The European Territorial Cooperation programme (Interreg) is a long-standing instrument of EU cohesion policy aimed at encouraging economic growth in border areas. According to a report from the European Court of Auditors (ECA), the cooperation programmes financed through Interreg had clear strategies for tackling existing cross-border challenges. However, several weaknesses in the implementation of the Interreg programmes and in their monitoring limited the potential to unlock the capacity of the adjacent regions they covered.
Border regions often perform less well economically than other regions within Member States. The EU has put programmes in place to reduce disparities in wealth and development between its regions. One such programme is Interreg, which aims at helping border regions to fulfil their economic potential while fostering solidarity between citizens of different nations. Interreg’s total budget for the 2014-2020 programme period was €10.1 billion.
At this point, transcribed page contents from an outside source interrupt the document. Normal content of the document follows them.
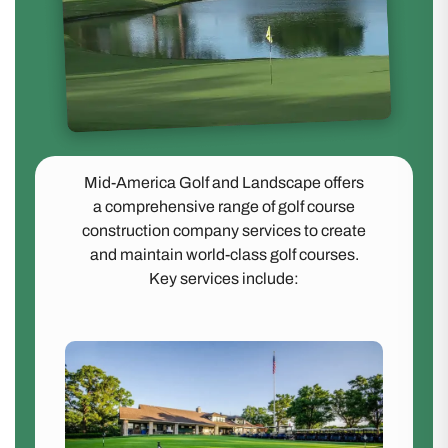
Mid-America Golf and Landscape offers
a comprehensive range of golf course
construction company services to create
and maintain world-class golf courses.
Key services include: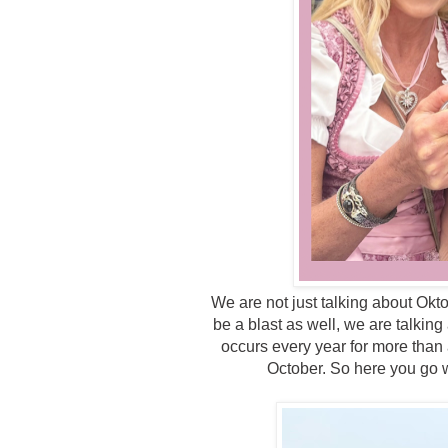
We are not just talking about Okt
be a blast as well, we are talkin
occurs every year for more than 
October. So here you go w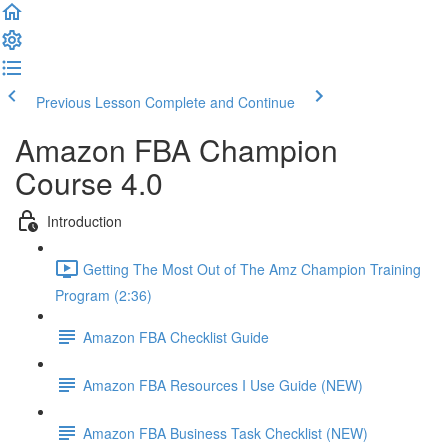
Previous Lesson
Complete and Continue
Amazon FBA Champion
Course 4.0
Introduction
Getting The Most Out of The Amz Champion Training
Program (2:36)
Amazon FBA Checklist Guide
Amazon FBA Resources I Use Guide (NEW)
Amazon FBA Business Task Checklist (NEW)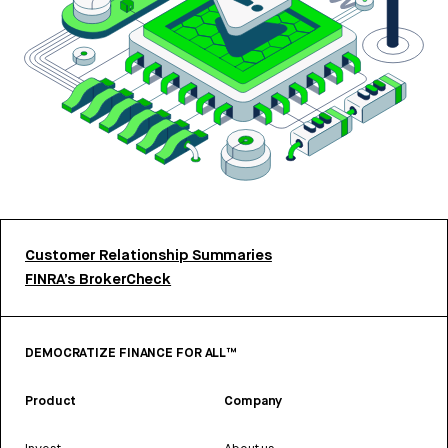
Customer Relationship Summaries
FINRA’s BrokerCheck
DEMOCRATIZE FINANCE FOR ALL™
Product
Company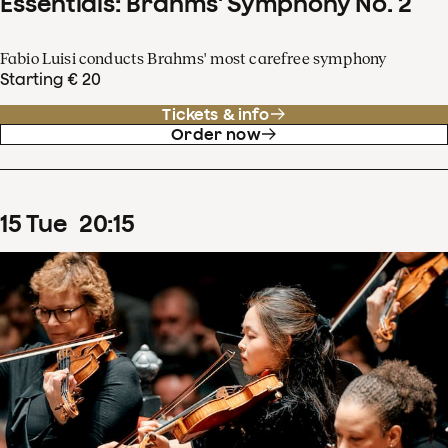
Essentials: Brahms' Symphony No. 2
Fabio Luisi conducts Brahms' most carefree symphony
Starting € 20
Tickets & info
Order now
15
Tue
20
:
15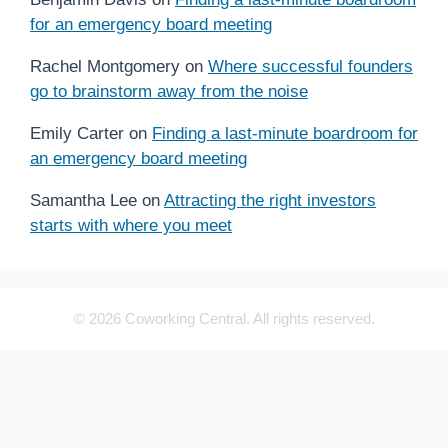
for an emergency board meeting
Rachel Montgomery
on
Where successful founders
go to brainstorm away from the noise
Emily Carter
on
Finding a last-minute boardroom for
an emergency board meeting
Samantha Lee
on
Attracting the right investors
starts with where you meet
© 2026 Coworking Central. All rights reserved.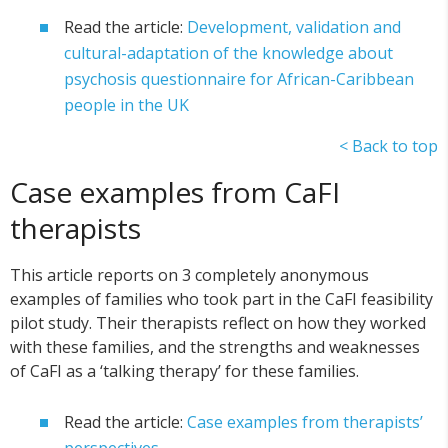
Read the article:
Development, validation and
cultural-adaptation of the knowledge about
psychosis questionnaire for African-Caribbean
people in the UK
< Back to top
Case examples from CaFI
therapists
This article reports on 3 completely anonymous
examples of families who took part in the CaFI feasibility
pilot study. Their therapists reflect on how they worked
with these families, and the strengths and weaknesses
of CaFI as a ‘talking therapy’ for these families.
Read the article:
Case examples from therapists’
Over €6 billion was used to finance projects associated with internal borders – around 24 000 projects financed through 53 cooperation programmes, covering 59 % of the EU’s land area and 48 % of its population.
“Although the EU provides specific funding for the economic growth of border areas, their potential has not yet been fully unlocked,” said Ladislav Balko, the member of the European Court of Auditors responsible for the report. “For the implementation of the 2021-2027 programme period, we recommend that cooperation programmes should be focused better, and that a merit-based approach should be used in ranking projects to be financed”.